Engineering the Genes: Ethical Dilemmas in Modern Biotechnology

Microphotograph of two E. coli bacteria exchanging DNA through conjugation. Four views of E. coli bacteria by scanning electron microscope.

This module accompanies the exhibition From DNA to Beer: Harnessing Nature in Medicine and Industry, which features the discovery of recombinant DNA technology in the 1970s. This module begins with that discovery and comes up to the 2010s, showing the continuing relevance of the issues that the exhibition raises. How far should we go in our desire and ability to remake nature and ourselves? What happens when technologies intended for one use have other, perhaps unexpected, outcomes? What role (if any) should intangible values—like justice, dignity, or the inviolability of nature—play in debates about technology? These questions are still as pressing as they were in Pasteur’s day. This module encourages students to see how broad issues like these come into play in debates that might at first glance seem as though they are about purely technical matters. Both the module and the exhibition argue that biotechnology is as much about our visions of what our society and our world should look like as it is about scientific discovery and technical advance.

The module is composed of six one-hour classes grouped into three thematic parts, each part centered on a different aspect of modern biotechnology. Each class provides a selection of resources, including primary documents, films, images, and secondary works, along with suggested questions for class discussion and debate.

Information about the module’s author, suggested use, and academic objectives is also available online at About the Module.


Part 1. Biotechnology as the manipulation of life: the recombinant DNA debate of the 1970s contains material for two classes that will allow students to understand and re-enact a historical moment of divisive controversy at the birth of modern biotechnology. Scientists and laymen disagreed about how to define the risks of recombinant DNA research, and whether and how to regulate such research and the fledgling industry it fostered.

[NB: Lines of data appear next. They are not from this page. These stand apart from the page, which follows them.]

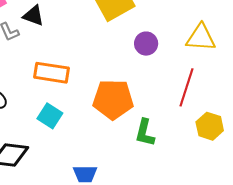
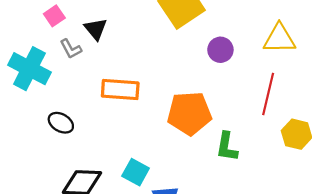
black triangle: (33, 16) -> (96, 29), turned 35
cyan square: (50, 116) -> (136, 172), moved

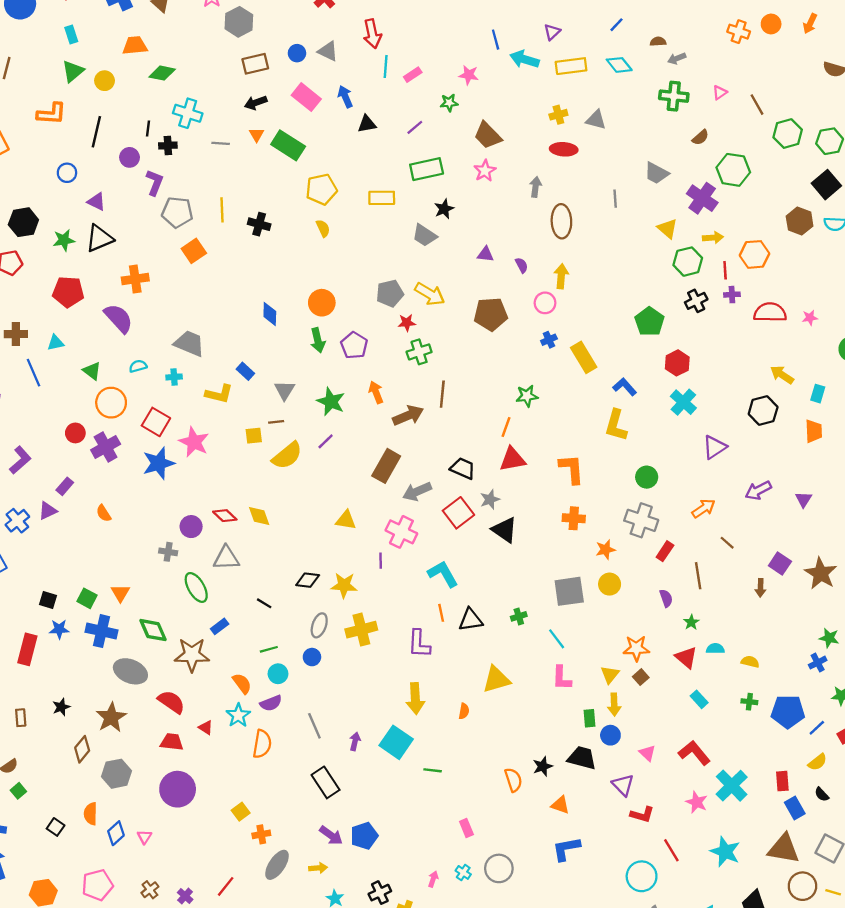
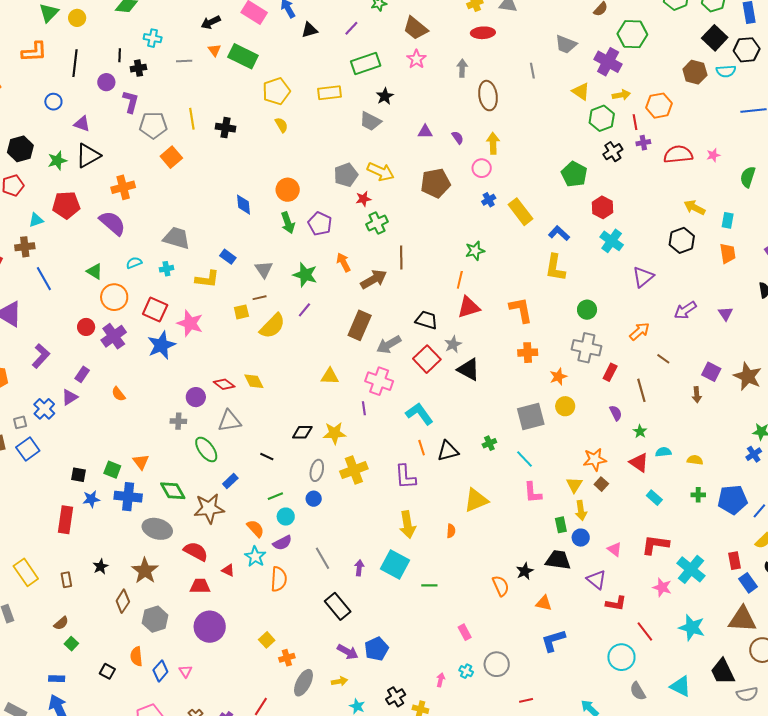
cyan cross: (188, 113) -> (153, 38), size x0.7
cyan triangle: (56, 343) -> (36, 220), moved
red L-shape: (694, 753) -> (655, 545), turned -36

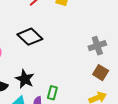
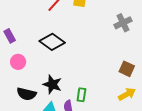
gray cross: (97, 46) -> (123, 23), moved

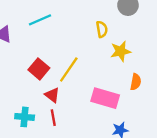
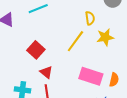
yellow line: (69, 70) -> (75, 41), moved
orange semicircle: (136, 82) -> (114, 80), moved

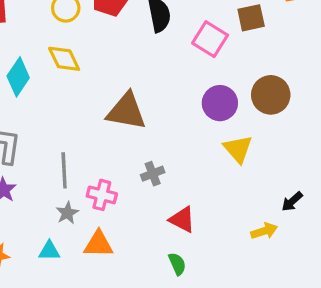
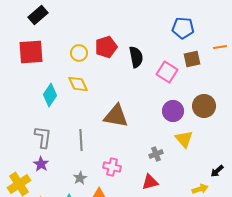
gray line: (64, 170) -> (81, 140), moved
gray cross: (153, 174) -> (156, 154), moved
pink cross: (102, 195) -> (112, 167), moved
red triangle: (182, 220) -> (150, 182), turned -42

  • Class 1: Recombining the genes: the promise and threat of a new technology
  • Class 2: The experts and the public: the Cambridge City Council Hearing (1976) on the risks and regulation of scientific research

Part 2. Biotechnology as big business: patenting life from Chakrabarty to Myriad contains material for two classes that explore how United States patenting policies—particularly the patenting of life forms—shaped and fostered the biotechnology industry. The 2013 Supreme Court case challenging the gene patents held by Myriad Genetics provides a focal point for the ethical, legal, and policy issues.

  • Class 3: Scientific research meets commercial incentive: United States patenting policy since 1980 and the biotechnology industry.
  • Class 4: The debate over Myriad’s gene patents: should a company own a gene?

Part 3. Biotechnology as a new eugenics: genetic testing and reproductive technologies focuses on the ethical questions raised by the genetic screening of gametes, embryos, and fetuses, and the genetic testing of potential parents. Such genetic tests grant a disputed power to choose the next generation’s traits. The class materials set debates over the ethics of reprogenetic testing into the context of the history of eugenics, and by presenting specific case studies encourage students to ask at what point—if any—choice goes too far.

  • Class 5: The rise and fall of eugenics, 1900–40, and the persistence of eugenic ideals post World War II.
  • Class 6: The ethics of reprogenetic testing: should parents choose their children?